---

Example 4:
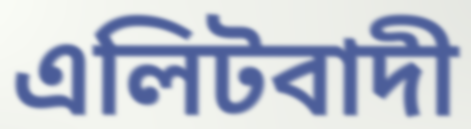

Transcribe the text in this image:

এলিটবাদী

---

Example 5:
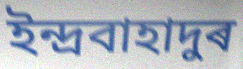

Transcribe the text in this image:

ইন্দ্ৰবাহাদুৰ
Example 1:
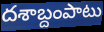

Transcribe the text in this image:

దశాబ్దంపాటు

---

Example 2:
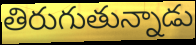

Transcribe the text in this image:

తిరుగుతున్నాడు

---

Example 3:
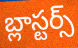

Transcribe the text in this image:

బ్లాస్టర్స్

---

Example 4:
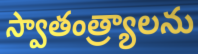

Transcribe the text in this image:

=-=-=-=-=

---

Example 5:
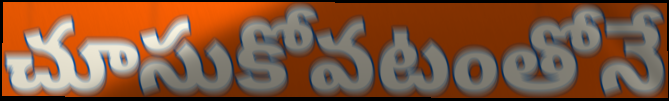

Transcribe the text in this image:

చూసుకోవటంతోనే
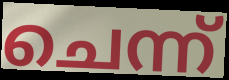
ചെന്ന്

=-=-=-=-=

Every line of the listing that includes "Example" must be shown.

Your response ▸
Example 4:
Example 5:
Example 1:
Example 2:
Example 3:
Example 4:
Example 5:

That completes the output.